● **WORK ORDER**:
The answer must consist of every line in the data below that holds the word "octubre".

***** THE DATA *****

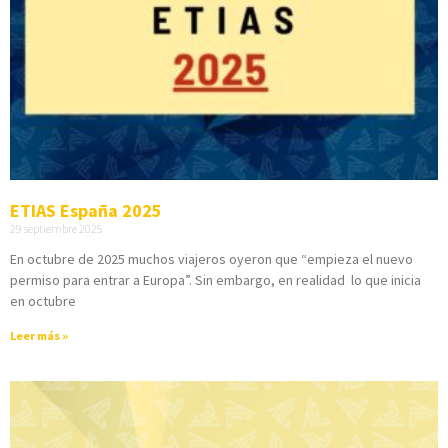
ETIAS España 2025
29 septiembre 2025
En octubre de 2025 muchos viajeros oyeron que “empieza el nuevo
permiso para entrar a Europa”. Sin embargo, en realidad lo que inicia
en octubre
Leer más »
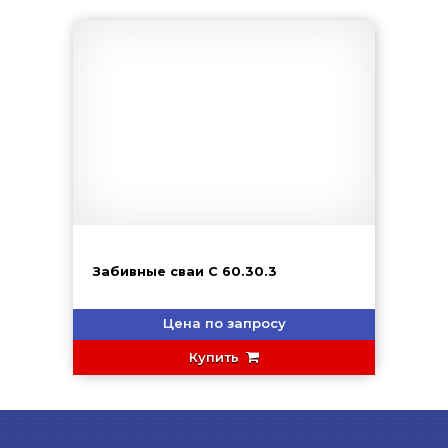
Забивные сваи С 60.30.3
Цена по запросу
Купить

*****

● **SOLUTION BELOW**:
En octubre de 2025 muchos viajeros oyeron que “empieza el nuevo
en octubre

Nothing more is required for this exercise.